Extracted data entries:

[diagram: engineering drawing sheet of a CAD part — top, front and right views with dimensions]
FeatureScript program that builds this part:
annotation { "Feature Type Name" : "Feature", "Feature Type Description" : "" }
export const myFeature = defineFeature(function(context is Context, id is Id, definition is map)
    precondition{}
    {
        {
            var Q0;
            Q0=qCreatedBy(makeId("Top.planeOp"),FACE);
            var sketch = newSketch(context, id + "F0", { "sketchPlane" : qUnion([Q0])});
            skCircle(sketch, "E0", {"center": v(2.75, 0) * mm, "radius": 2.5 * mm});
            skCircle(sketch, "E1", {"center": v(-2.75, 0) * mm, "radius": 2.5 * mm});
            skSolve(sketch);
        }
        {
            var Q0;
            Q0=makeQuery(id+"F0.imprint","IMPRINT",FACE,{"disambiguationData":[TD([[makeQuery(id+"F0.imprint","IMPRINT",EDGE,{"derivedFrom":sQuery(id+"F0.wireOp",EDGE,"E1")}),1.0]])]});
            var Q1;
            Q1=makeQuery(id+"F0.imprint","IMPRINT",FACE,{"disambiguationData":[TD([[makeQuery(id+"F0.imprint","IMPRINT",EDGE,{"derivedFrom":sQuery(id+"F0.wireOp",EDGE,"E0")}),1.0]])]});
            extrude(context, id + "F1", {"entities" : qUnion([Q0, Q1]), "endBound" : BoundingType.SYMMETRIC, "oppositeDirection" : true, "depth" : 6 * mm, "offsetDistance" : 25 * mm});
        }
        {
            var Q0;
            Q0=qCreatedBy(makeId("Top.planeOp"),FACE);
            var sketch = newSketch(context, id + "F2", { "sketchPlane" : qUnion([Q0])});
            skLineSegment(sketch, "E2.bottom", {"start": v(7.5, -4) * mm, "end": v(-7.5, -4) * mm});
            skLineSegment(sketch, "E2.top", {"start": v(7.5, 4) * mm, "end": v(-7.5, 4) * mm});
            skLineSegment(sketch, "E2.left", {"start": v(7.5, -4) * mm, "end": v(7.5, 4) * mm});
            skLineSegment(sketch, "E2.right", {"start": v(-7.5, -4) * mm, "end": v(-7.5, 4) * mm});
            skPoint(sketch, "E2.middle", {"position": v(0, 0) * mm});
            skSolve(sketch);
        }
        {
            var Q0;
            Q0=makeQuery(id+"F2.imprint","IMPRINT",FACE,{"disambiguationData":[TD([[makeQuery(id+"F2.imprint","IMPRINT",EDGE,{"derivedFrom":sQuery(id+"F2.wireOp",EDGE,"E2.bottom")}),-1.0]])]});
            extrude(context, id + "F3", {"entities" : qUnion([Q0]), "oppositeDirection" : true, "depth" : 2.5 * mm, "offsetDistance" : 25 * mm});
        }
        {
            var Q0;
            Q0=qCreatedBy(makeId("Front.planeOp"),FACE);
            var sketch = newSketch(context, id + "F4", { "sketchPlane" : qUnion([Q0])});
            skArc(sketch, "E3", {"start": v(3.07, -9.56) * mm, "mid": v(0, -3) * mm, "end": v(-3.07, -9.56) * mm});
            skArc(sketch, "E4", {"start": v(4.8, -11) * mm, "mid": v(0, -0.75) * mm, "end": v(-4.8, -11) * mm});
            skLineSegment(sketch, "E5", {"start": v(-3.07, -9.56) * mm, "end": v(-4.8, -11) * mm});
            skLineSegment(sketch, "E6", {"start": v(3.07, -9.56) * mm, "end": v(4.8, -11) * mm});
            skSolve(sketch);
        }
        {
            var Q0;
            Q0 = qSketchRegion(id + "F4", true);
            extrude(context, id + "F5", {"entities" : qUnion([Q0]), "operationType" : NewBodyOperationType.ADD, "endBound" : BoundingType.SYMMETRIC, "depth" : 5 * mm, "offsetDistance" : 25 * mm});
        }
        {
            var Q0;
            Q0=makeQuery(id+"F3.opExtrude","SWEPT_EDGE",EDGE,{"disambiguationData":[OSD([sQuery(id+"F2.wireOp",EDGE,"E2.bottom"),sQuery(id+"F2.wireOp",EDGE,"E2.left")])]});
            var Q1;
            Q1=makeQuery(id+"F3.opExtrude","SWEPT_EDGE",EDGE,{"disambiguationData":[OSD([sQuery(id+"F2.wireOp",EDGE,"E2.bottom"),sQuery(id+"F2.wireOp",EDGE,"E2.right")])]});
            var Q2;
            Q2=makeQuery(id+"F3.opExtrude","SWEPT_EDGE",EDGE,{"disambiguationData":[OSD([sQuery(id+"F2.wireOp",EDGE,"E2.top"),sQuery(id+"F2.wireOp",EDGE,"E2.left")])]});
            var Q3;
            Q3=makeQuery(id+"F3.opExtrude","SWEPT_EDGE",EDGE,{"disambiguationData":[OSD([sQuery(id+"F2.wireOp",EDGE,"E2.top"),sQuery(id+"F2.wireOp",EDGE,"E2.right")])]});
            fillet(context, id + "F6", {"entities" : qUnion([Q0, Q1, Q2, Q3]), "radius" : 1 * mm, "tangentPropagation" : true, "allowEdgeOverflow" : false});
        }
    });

Task:
Convert each line of the entries above into a JSON list of strings, with one string per line and blank lines left out.

Written answer:
[
  "[diagram: engineering drawing sheet of a CAD part — top, front and right views with dimensions]",
  "FeatureScript program that builds this part:",
  "annotation { \"Feature Type Name\" : \"Feature\", \"Feature Type Description\" : \"\" }",
  "export const myFeature = defineFeature(function(context is Context, id is Id, definition is map)",
  "    precondition{}",
  "    {",
  "        {",
  "            var Q0;",
  "            Q0=qCreatedBy(makeId(\"Top.planeOp\"),FACE);",
  "            var sketch = newSketch(context, id + \"F0\", { \"sketchPlane\" : qUnion([Q0])});",
  "            skCircle(sketch, \"E0\", {\"center\": v(2.75, 0) * mm, \"radius\": 2.5 * mm});",
  "            skCircle(sketch, \"E1\", {\"center\": v(-2.75, 0) * mm, \"radius\": 2.5 * mm});",
  "            skSolve(sketch);",
  "        }",
  "        {",
  "            var Q0;",
  "            Q0=makeQuery(id+\"F0.imprint\",\"IMPRINT\",FACE,{\"disambiguationData\":[TD([[makeQuery(id+\"F0.imprint\",\"IMPRINT\",EDGE,{\"derivedFrom\":sQuery(id+\"F0.wireOp\",EDGE,\"E1\")}),1.0]])]});",
  "            var Q1;",
  "            Q1=makeQuery(id+\"F0.imprint\",\"IMPRINT\",FACE,{\"disambiguationData\":[TD([[makeQuery(id+\"F0.imprint\",\"IMPRINT\",EDGE,{\"derivedFrom\":sQuery(id+\"F0.wireOp\",EDGE,\"E0\")}),1.0]])]});",
  "            extrude(context, id + \"F1\", {\"entities\" : qUnion([Q0, Q1]), \"endBound\" : BoundingType.SYMMETRIC, \"oppositeDirection\" : true, \"depth\" : 6 * mm, \"offsetDistance\" : 25 * mm});",
  "        }",
  "        {",
  "            var Q0;",
  "            Q0=qCreatedBy(makeId(\"Top.planeOp\"),FACE);",
  "            var sketch = newSketch(context, id + \"F2\", { \"sketchPlane\" : qUnion([Q0])});",
  "            skLineSegment(sketch, \"E2.bottom\", {\"start\": v(7.5, -4) * mm, \"end\": v(-7.5, -4) * mm});",
  "            skLineSegment(sketch, \"E2.top\", {\"start\": v(7.5, 4) * mm, \"end\": v(-7.5, 4) * mm});",
  "            skLineSegment(sketch, \"E2.left\", {\"start\": v(7.5, -4) * mm, \"end\": v(7.5, 4) * mm});",
  "            skLineSegment(sketch, \"E2.right\", {\"start\": v(-7.5, -4) * mm, \"end\": v(-7.5, 4) * mm});",
  "            skPoint(sketch, \"E2.middle\", {\"position\": v(0, 0) * mm});",
  "            skSolve(sketch);",
  "        }",
  "        {",
  "            var Q0;",
  "            Q0=makeQuery(id+\"F2.imprint\",\"IMPRINT\",FACE,{\"disambiguationData\":[TD([[makeQuery(id+\"F2.imprint\",\"IMPRINT\",EDGE,{\"derivedFrom\":sQuery(id+\"F2.wireOp\",EDGE,\"E2.bottom\")}),-1.0]])]});",
  "            extrude(context, id + \"F3\", {\"entities\" : qUnion([Q0]), \"oppositeDirection\" : true, \"depth\" : 2.5 * mm, \"offsetDistance\" : 25 * mm});",
  "        }",
  "        {",
  "            var Q0;",
  "            Q0=qCreatedBy(makeId(\"Front.planeOp\"),FACE);",
  "            var sketch = newSketch(context, id + \"F4\", { \"sketchPlane\" : qUnion([Q0])});",
  "            skArc(sketch, \"E3\", {\"start\": v(3.07, -9.56) * mm, \"mid\": v(0, -3) * mm, \"end\": v(-3.07, -9.56) * mm});",
  "            skArc(sketch, \"E4\", {\"start\": v(4.8, -11) * mm, \"mid\": v(0, -0.75) * mm, \"end\": v(-4.8, -11) * mm});",
  "            skLineSegment(sketch, \"E5\", {\"start\": v(-3.07, -9.56) * mm, \"end\": v(-4.8, -11) * mm});",
  "            skLineSegment(sketch, \"E6\", {\"start\": v(3.07, -9.56) * mm, \"end\": v(4.8, -11) * mm});",
  "            skSolve(sketch);",
  "        }",
  "        {",
  "            var Q0;",
  "            Q0 = qSketchRegion(id + \"F4\", true);",
  "            extrude(context, id + \"F5\", {\"entities\" : qUnion([Q0]), \"operationType\" : NewBodyOperationType.ADD, \"endBound\" : BoundingType.SYMMETRIC, \"depth\" : 5 * mm, \"offsetDistance\" : 25 * mm});",
  "        }",
  "        {",
  "            var Q0;",
  "            Q0=makeQuery(id+\"F3.opExtrude\",\"SWEPT_EDGE\",EDGE,{\"disambiguationData\":[OSD([sQuery(id+\"F2.wireOp\",EDGE,\"E2.bottom\"),sQuery(id+\"F2.wireOp\",EDGE,\"E2.left\")])]});",
  "            var Q1;",
  "            Q1=makeQuery(id+\"F3.opExtrude\",\"SWEPT_EDGE\",EDGE,{\"disambiguationData\":[OSD([sQuery(id+\"F2.wireOp\",EDGE,\"E2.bottom\"),sQuery(id+\"F2.wireOp\",EDGE,\"E2.right\")])]});",
  "            var Q2;",
  "            Q2=makeQuery(id+\"F3.opExtrude\",\"SWEPT_EDGE\",EDGE,{\"disambiguationData\":[OSD([sQuery(id+\"F2.wireOp\",EDGE,\"E2.top\"),sQuery(id+\"F2.wireOp\",EDGE,\"E2.left\")])]});",
  "            var Q3;",
  "            Q3=makeQuery(id+\"F3.opExtrude\",\"SWEPT_EDGE\",EDGE,{\"disambiguationData\":[OSD([sQuery(id+\"F2.wireOp\",EDGE,\"E2.top\"),sQuery(id+\"F2.wireOp\",EDGE,\"E2.right\")])]});",
  "            fillet(context, id + \"F6\", {\"entities\" : qUnion([Q0, Q1, Q2, Q3]), \"radius\" : 1 * mm, \"tangentPropagation\" : true, \"allowEdgeOverflow\" : false});",
  "        }",
  "    });"
]